Grief has been on my mind a bit lately. I supposed that’s semi-normal for me, for the sorts of things I write, for the sort of life I’ve lived. You can’t avoid it when your grandfather is a funeral director – death is just a part of life. Sometimes, words get said and they aren’t exactly meant the way that they’re said. I think some people forget that words have power and sometimes the edges are sharper than they should be.

Instead of going on some little (or not so little) ramble about grief and the shape of it, the edges of it. I’m not going to go on at length about whether or not there is a wrong way to grieve (spoiler: there isn’t. Though I will say that avoidance is not dealing with it). Grief takes many shapes, many plateaus, and many forms. Grief isn’t always about death either. And I’ve already rambled more than I’d intended. No more rambling from me.

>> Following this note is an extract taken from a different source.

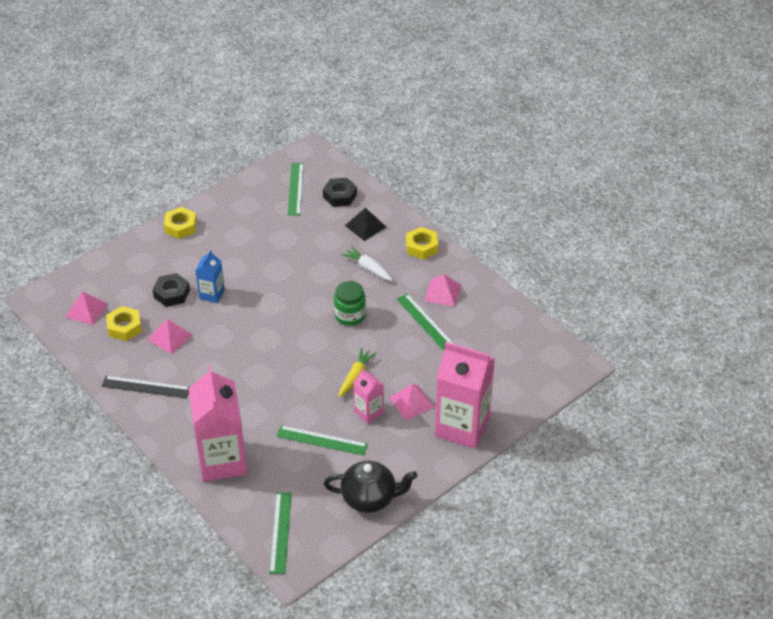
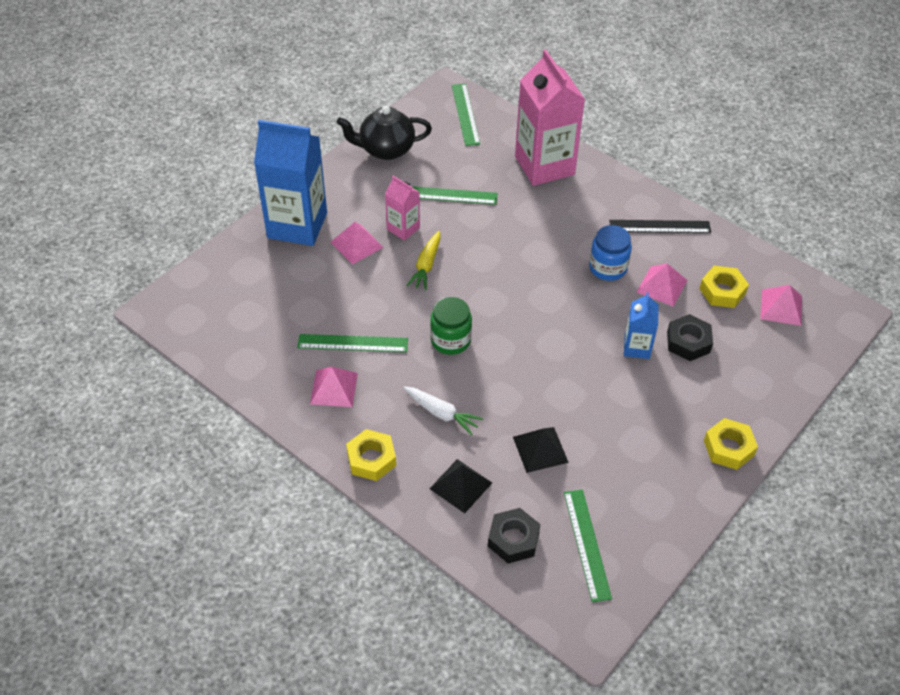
camera: 170 degrees right, 5 degrees up
green ruler [396,294,454,351] -> green ruler turned 45 degrees counterclockwise [297,334,408,352]
pink carton [435,342,495,449] -> blue carton [254,120,327,246]
none -> black pyramid [513,427,569,473]
none -> blue jar [589,225,632,281]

Instead, I’m going to put up an old story of mine that this train of thought always makes me think of. I was sitting waiting on an ultrasound for my youngest child and the story bloomed from there. It appeared in Flashquake in 2010 or 11, something like that. A long ass time ago but I still like it. Hopefully, you do too.

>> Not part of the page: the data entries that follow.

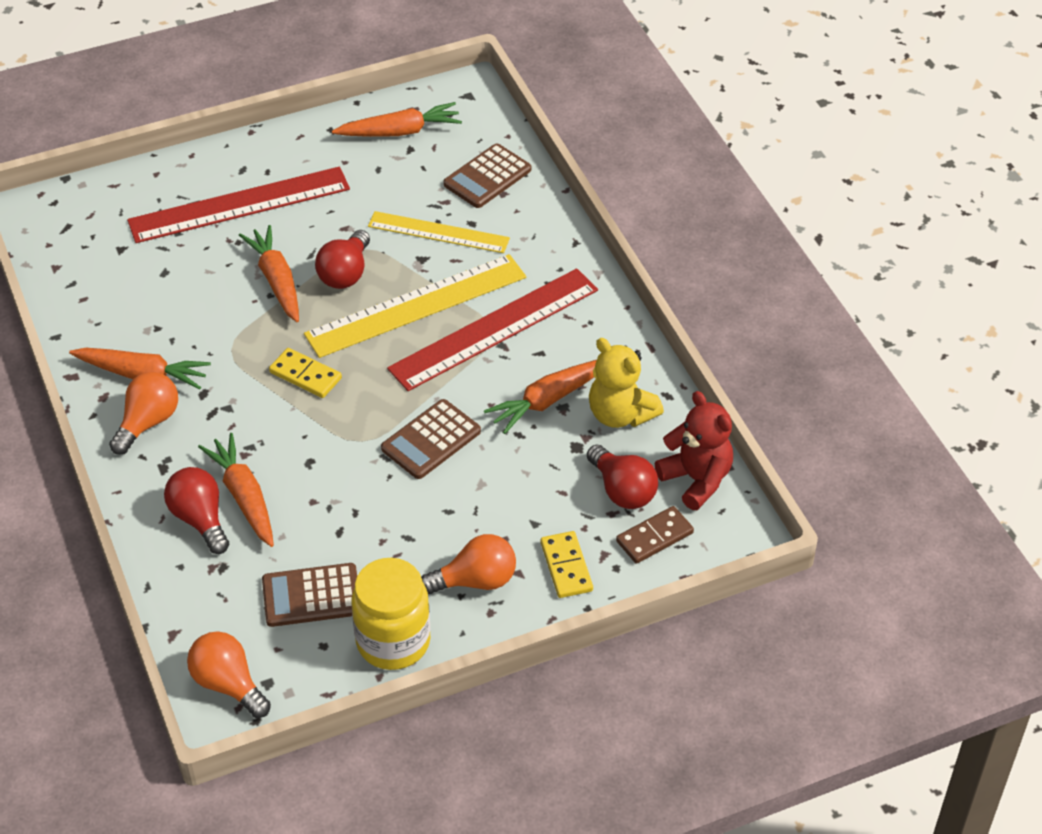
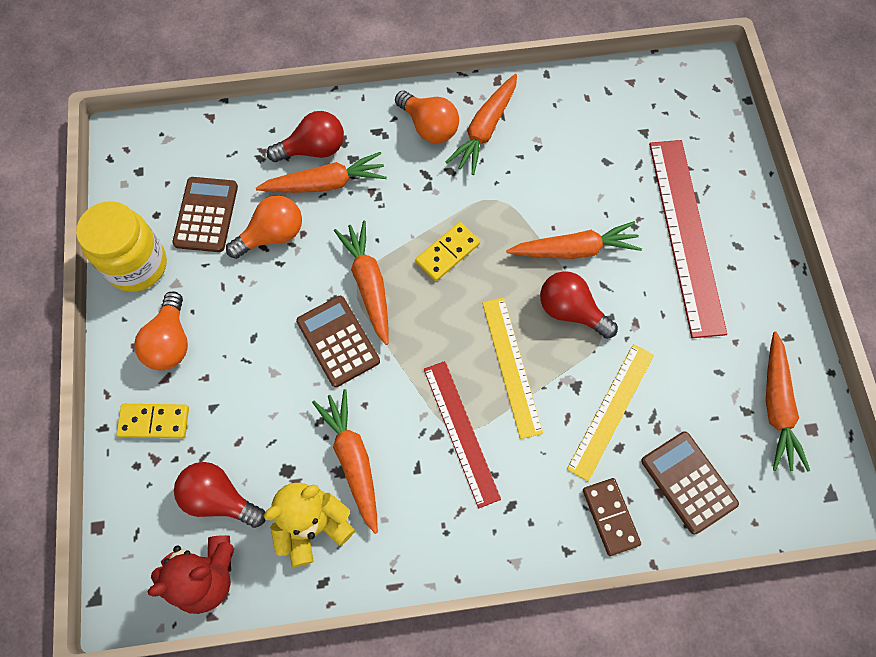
camera: 105 degrees right, 20 degrees up
orange light bulb [187,631,271,718] -> orange light bulb moved to [226,195,302,259]
yellow ruler [304,254,526,358] -> yellow ruler [482,297,543,439], size x0.63
red ruler [387,268,598,391] -> red ruler [424,361,501,508], size x0.63
red light bulb [587,445,658,509] -> red light bulb turned 45 degrees clockwise [174,462,266,528]
brown domino [616,506,694,564] -> brown domino moved to [583,478,641,556]
none -> orange carrot [334,220,389,345]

The Woman Next to Me is Dying

Sarah Wagner

Disinfectant does little to mask the scents of sickness and death, the inescapable odor that hovers beyond the reach of even the most thorough of cleanings. My nose rebels against the bleached vomit scent, threatening to make my stomach riot. I am at odds with these surroundings, carrying new life into this sick place.

The waiting room is bursting with people in line for their Rorschach images, their internal inkblots. Mine will show a beating heart, tiny fingers and toes, but the others in this room are not waiting for something so delicate or sweet. They’ve come to see the true breadth of what ails them, the lumps and bumps of scary things, lurking in the dark things.

The woman next to me is holding hands with her third round of chemo. As long as there is any offer of hope, she will be fighting. I admire her more than I have words for. What great strength must she possess in those frail, irradiated bones to face mortality with such hope.

She wears her baldness uncovered, a badge of honor, a crested buckler against death. She’s a fighter, deftly deflecting each coup de grace thrust in her direction. She won’t go quietly. Next to her, I’m a novice. I hope when the duel is mine, I am as strong as her, my will as sharp.

I am not here to parry, but to bring the next student into the world. I am waiting to hear that locomotive heart, to feel him moving beneath my skin, squirming against his prison. Anxious to begin his training.

He’s going to come out bald, like the woman next to me, and I hope he’s a fighter like her. I pray that my boy has the same strength to face life, the same steel will. I pray that the woman next to me finds her answer, finds remission in her IV bag, victory in hand.


I know it’s not exactly grief in the most obvious way, but for me, hope and grief spend a lot of time holding hands. The woman was more an amalgamation of people in that room and I knew none of them and I have no idea what happened to any of them. I prefer to think that each of them won the wars they were fighting.